═════ Records provided ═════

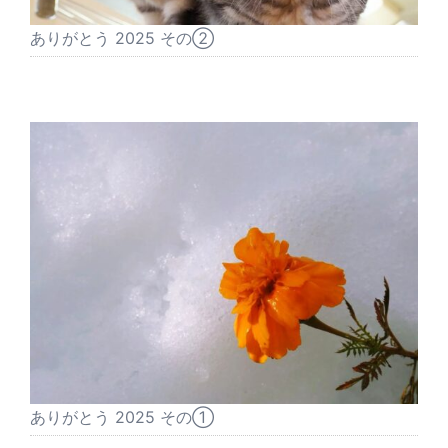
ありがとう 2025 その②
ありがとう 2025 その①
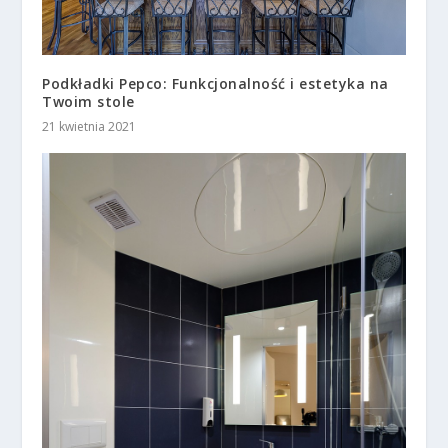
Podkładki Pepco: Funkcjonalność i estetyka na
Twoim stole
21 kwietnia 2021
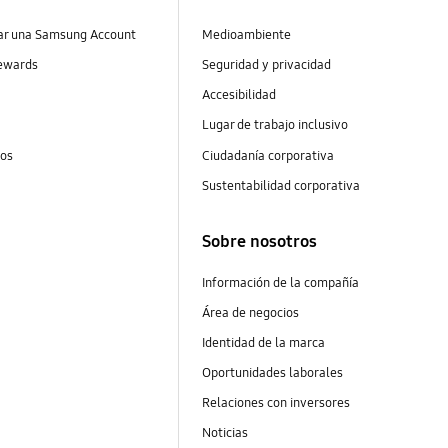
ear una Samsung Account
Medioambiente
ewards
Seguridad y privacidad
Accesibilidad
Lugar de trabajo inclusivo
tos
Ciudadanía corporativa
Sustentabilidad corporativa
Sobre nosotros
Información de la compañía
Área de negocios
Identidad de la marca
Oportunidades laborales
Relaciones con inversores
Noticias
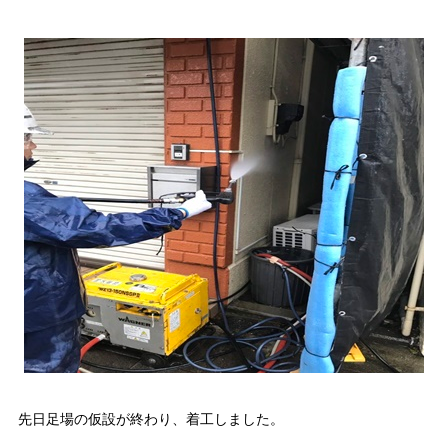
先日足場の仮設が終わり、着工しました。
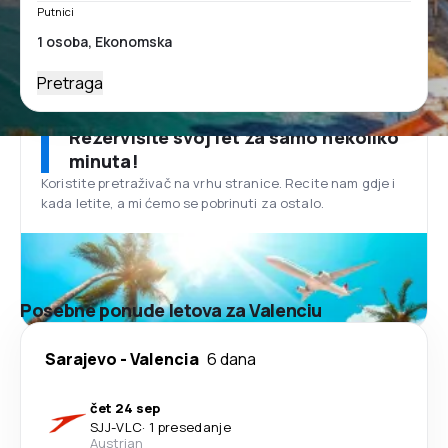
Putnici
Pretraga
Rezervišite svoj let za samo nekoliko
minuta!
Koristite pretraživač na vrhu stranice. Recite nam gdje i
kada letite, a mi ćemo se pobrinuti za ostalo.
Posebne ponude letova za Valenciu
Sarajevo
-
Valencia
6 dana
čet 24 sep
SJJ
-
VLC
·
1 presedanje
Austrian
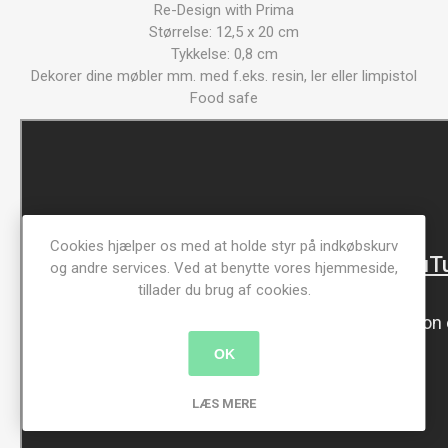
Re-Design with Prima
Størrelse: 12,5 x 20 cm
Tykkelse: 0,8 cm
Dekorer dine møbler mm. med f.eks. resin, ler eller limpistol
Food safe
Cookies hjælper os med at holde styr på indkøbskurv
og andre services. Ved at benytte vores hjemmeside,
tillader du brug af cookies.
OK
LÆS MERE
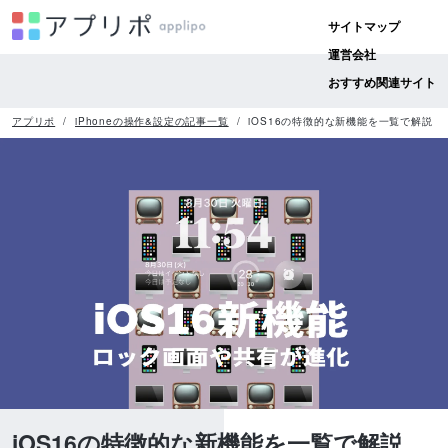
サイトマップ
運営会社
おすすめ関連サイト
アプリポ
iPhoneの操作&設定の記事一覧
iOS16の特徴的な新機能を一覧で解説
iOS16の特徴的な新機能を一覧で解説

═════

→ **Your assignment**
Rewrite the text of all the items with "Sarajevo" changed to "Zagreb" and everything else kept the same. Leave the pictures out.

→ **Task solution**
ありがとう 2025 その②
ありがとう 2025 その①
Podkładki Pepco: Funkcjonalność i estetyka na
Twoim stole
21 kwietnia 2021
ear una Samsung Account
Medioambiente
ewards
Seguridad y privacidad
Accesibilidad
Lugar de trabajo inclusivo
tos
Ciudadanía corporativa
Sustentabilidad corporativa
Sobre nosotros
Información de la compañía
Área de negocios
Identidad de la marca
Oportunidades laborales
Relaciones con inversores
Noticias
先日足場の仮設が終わり、着工しました。
Putnici
Pretraga
Rezervišite svoj let za samo nekoliko
minuta!
Koristite pretraživač na vrhu stranice. Recite nam gdje i
kada letite, a mi ćemo se pobrinuti za ostalo.
Posebne ponude letova za Valenciu
Zagreb
-
Valencia
6 dana
čet 24 sep
SJJ
-
VLC
·
1 presedanje
Austrian
Re-Design with Prima
Størrelse: 12,5 x 20 cm
Tykkelse: 0,8 cm
Dekorer dine møbler mm. med f.eks. resin, ler eller limpistol
Food safe
Cookies hjælper os med at holde styr på indkøbskurv
og andre services. Ved at benytte vores hjemmeside,
tillader du brug af cookies.
OK
LÆS MERE
サイトマップ
運営会社
おすすめ関連サイト
アプリポ
iPhoneの操作&設定の記事一覧
iOS16の特徴的な新機能を一覧で解説
iOS16の特徴的な新機能を一覧で解説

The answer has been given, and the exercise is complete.